In the sequel, she assumed the pseudonym "Angela Jitrenka" and works as a hotline operator wherein she also continues being a vigilante who murders sex offenders in a brutal fashion after having been driven insane by her past ordeals and her paranoia over men.

== Development ==

=== Casting ===
In an interview, Zarchi stated that "I put ads in two industry magazines, weekly magazines in New York, in the spring of 1976. It said this would be a low-budget movie to be shot this summer, looking for characters and we described the characters and their approximate age, four men and one woman. We got thousands and thousands of stills and resumes, from all over the country. One of them was of Camille Keaton. I remember auditioning a few thousand men and maybe 600 women and as soon as I saw Camille's still, her black-and-white still, I felt there was something there. I called her in, we auditioned her for a few weeks and played her against selected men. Eventually, it narrowed down to Camille and the four guys."

== Reception ==
In Men, Women, and Chain Saws: Gender in the Modern Horror Film, Carol J. Clover stated that "Jennifer takes the revenge she does not for deep-seated psychological reasons but because it is the punishment that fits the crime; there are no extenuating circumstances; the law is not involved, nor are legal questions raised; and there is no concern whatever, not even at the level of lip service, with moral and ethical issues." Luke Bonanno of DVDizzy.com praised Camille Keaton's performance saying "As the thin, long-haired aspiring novelist turned retributory badass, Ms.

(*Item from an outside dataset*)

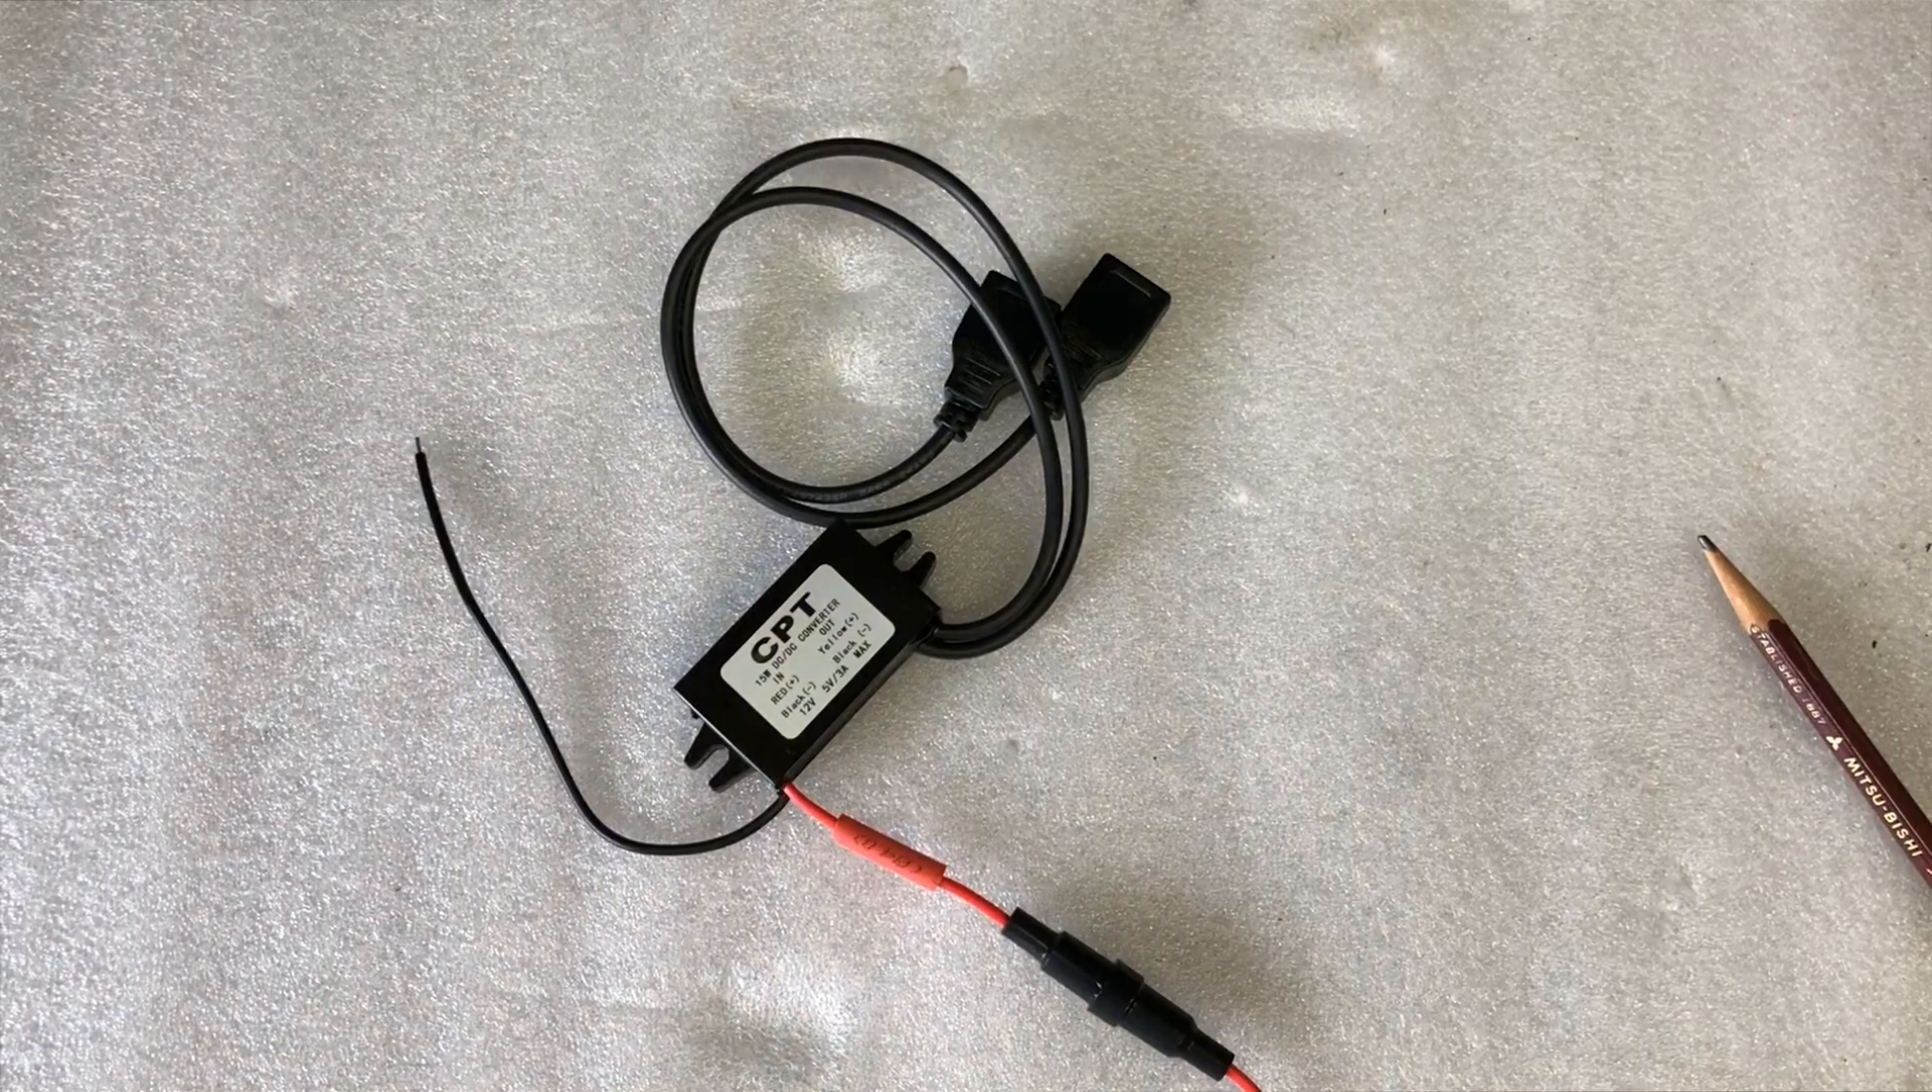And then we have our inline fuse installed.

Keaton is unquestionably the best thing about I Spit and her performance stands out by more than just an easy process of elimination." Michael Jacobson said "I think Camille Keaton gives an astoundingly powerful performance in this movie. Some might condemn her for her career short-sightedness in making such a picture, but I prefer to praise her for her courage. A lot is asked of her, and a lot rides on her ability to sell some really horrid sequences." Roger Ebert criticized the film and the character saying that "If I rape you, I have committed a crime. If you kill me, you have committed another one. The ideal outcome would be two people unharmed in the first place. The necessity of revenge is embedded in the darker places of our minds, and most hate speech is driven by 'wrongs' invented in unbalanced minds. No one who commits a hate crime ever thinks his victim is innocent."